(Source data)
....

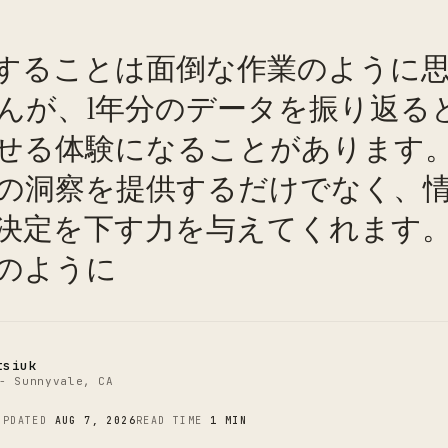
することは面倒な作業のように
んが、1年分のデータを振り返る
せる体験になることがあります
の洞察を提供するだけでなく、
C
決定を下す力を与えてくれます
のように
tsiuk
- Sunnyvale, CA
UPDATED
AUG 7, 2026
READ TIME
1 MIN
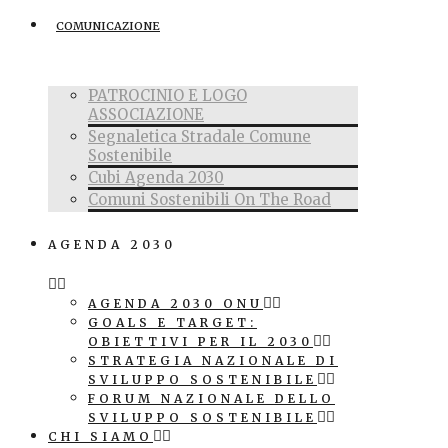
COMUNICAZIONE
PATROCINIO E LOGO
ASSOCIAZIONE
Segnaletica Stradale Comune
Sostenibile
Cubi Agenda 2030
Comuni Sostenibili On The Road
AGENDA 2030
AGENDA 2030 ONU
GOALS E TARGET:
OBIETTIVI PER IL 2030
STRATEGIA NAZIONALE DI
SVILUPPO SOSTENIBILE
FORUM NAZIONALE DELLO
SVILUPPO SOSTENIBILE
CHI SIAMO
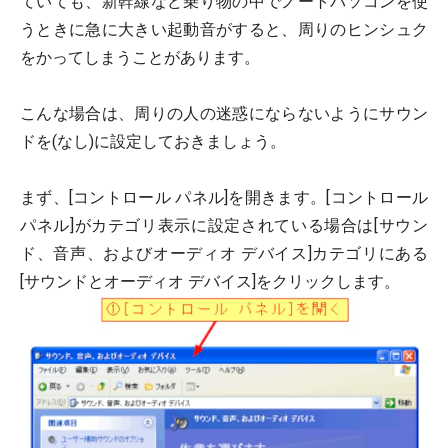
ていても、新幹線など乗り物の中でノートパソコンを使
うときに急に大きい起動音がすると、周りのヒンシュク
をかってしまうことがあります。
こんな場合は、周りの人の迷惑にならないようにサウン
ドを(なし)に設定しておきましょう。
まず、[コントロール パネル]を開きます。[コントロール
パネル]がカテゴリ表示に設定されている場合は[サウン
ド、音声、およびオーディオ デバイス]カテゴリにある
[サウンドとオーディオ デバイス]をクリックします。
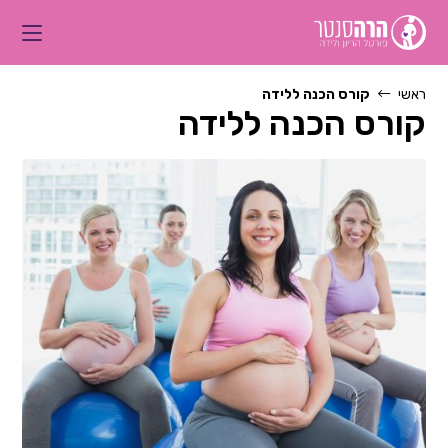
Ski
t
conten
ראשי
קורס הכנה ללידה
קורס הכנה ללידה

....

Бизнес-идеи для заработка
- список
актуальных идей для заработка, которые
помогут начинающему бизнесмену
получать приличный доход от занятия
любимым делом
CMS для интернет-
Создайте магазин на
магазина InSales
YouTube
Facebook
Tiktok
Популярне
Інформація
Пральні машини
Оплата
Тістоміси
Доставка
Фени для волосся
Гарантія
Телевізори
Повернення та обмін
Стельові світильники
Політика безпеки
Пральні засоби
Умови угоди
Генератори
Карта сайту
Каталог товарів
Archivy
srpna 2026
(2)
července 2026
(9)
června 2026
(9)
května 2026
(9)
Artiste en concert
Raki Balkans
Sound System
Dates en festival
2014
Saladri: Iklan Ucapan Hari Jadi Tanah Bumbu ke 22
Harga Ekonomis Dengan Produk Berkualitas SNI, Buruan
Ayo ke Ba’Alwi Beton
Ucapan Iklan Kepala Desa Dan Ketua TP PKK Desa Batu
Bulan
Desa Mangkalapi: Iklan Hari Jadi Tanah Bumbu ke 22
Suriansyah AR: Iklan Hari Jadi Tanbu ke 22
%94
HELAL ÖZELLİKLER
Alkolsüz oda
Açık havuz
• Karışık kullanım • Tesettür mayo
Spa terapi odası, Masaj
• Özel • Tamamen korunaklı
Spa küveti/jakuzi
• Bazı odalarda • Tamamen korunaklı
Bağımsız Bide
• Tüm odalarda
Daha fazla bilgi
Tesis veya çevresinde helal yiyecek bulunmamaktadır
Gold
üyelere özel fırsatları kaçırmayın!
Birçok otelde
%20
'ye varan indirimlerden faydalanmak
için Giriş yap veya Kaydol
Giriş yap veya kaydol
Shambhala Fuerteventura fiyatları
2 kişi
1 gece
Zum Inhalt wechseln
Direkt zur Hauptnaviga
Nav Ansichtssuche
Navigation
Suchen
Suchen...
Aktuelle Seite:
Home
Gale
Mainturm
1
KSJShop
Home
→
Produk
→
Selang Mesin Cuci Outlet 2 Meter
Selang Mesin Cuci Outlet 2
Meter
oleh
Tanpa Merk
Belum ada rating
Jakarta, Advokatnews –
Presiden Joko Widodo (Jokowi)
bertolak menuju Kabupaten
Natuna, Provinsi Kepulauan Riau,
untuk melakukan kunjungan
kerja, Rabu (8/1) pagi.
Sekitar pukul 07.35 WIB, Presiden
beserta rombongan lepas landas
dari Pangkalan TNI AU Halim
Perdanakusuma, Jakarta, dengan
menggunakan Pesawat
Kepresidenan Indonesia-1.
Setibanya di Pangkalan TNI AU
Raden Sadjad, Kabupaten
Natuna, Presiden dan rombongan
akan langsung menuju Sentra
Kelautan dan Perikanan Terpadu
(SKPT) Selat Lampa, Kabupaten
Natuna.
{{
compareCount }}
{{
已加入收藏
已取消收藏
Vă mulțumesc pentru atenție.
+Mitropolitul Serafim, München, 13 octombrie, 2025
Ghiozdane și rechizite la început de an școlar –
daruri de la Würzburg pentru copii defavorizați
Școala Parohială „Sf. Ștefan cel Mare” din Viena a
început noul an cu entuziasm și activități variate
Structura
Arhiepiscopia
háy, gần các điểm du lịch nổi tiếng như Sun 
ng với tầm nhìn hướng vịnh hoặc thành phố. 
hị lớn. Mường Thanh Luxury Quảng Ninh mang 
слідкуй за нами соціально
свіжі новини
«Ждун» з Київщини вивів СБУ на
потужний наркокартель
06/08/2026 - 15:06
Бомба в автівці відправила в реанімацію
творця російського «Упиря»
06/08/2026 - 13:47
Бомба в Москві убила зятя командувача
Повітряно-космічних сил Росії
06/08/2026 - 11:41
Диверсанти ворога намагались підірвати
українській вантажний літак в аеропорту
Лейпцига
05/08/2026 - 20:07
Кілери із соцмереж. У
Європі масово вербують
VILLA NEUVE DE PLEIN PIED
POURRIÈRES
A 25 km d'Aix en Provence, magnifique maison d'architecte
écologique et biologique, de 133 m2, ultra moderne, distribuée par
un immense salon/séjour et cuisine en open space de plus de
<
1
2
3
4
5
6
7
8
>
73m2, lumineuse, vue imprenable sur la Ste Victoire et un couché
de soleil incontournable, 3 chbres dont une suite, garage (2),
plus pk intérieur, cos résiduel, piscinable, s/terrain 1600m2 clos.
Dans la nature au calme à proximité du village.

....

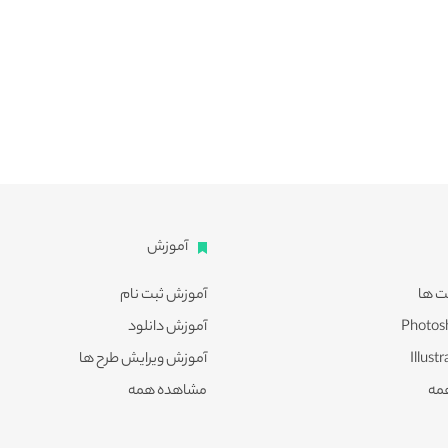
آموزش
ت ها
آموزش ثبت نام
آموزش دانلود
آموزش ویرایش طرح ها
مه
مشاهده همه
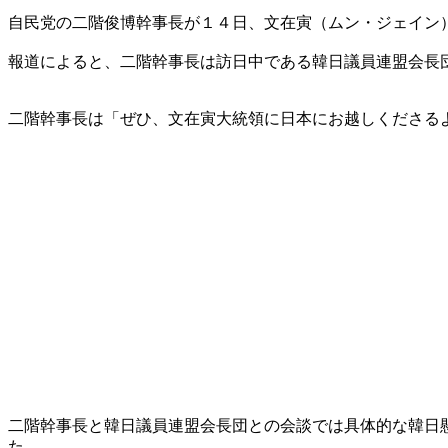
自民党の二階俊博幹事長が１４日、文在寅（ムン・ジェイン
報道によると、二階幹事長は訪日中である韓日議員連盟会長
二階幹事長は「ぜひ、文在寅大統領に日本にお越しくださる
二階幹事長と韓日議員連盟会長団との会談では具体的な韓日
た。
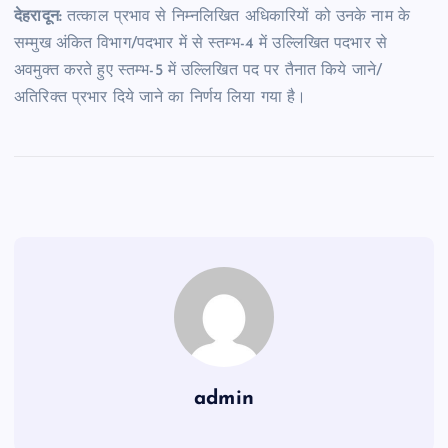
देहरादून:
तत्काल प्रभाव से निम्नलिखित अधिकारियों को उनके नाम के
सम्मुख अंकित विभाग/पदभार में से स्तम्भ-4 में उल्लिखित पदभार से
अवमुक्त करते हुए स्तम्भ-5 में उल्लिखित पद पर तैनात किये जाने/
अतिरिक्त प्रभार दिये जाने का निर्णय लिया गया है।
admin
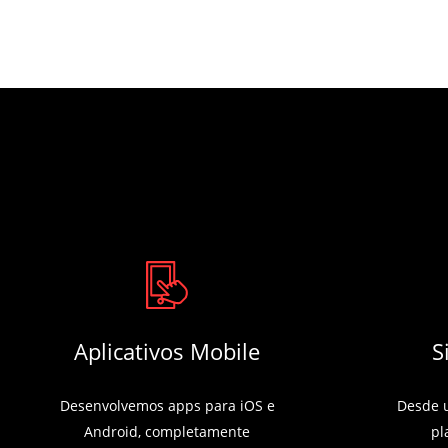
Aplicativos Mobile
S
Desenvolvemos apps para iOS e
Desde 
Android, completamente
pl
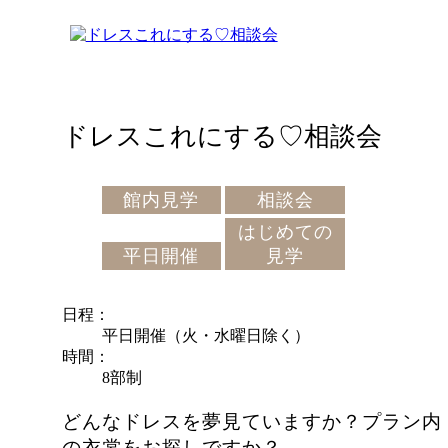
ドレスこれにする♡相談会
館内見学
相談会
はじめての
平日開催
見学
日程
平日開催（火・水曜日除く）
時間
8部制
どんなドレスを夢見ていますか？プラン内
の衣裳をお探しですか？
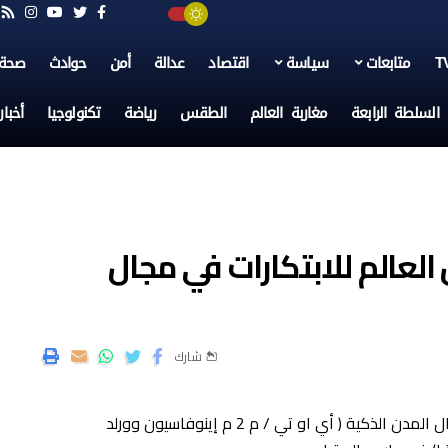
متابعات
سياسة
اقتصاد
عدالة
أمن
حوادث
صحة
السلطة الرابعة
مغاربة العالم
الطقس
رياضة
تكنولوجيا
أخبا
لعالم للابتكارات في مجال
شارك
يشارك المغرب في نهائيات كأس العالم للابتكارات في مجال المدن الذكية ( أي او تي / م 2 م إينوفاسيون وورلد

....

◆ **Exercise brief**
Reproduce each line from the records that contains the word "Mesin".

◆ **Finished task**
Selang Mesin Cuci Outlet 2 Meter
Selang Mesin Cuci Outlet 2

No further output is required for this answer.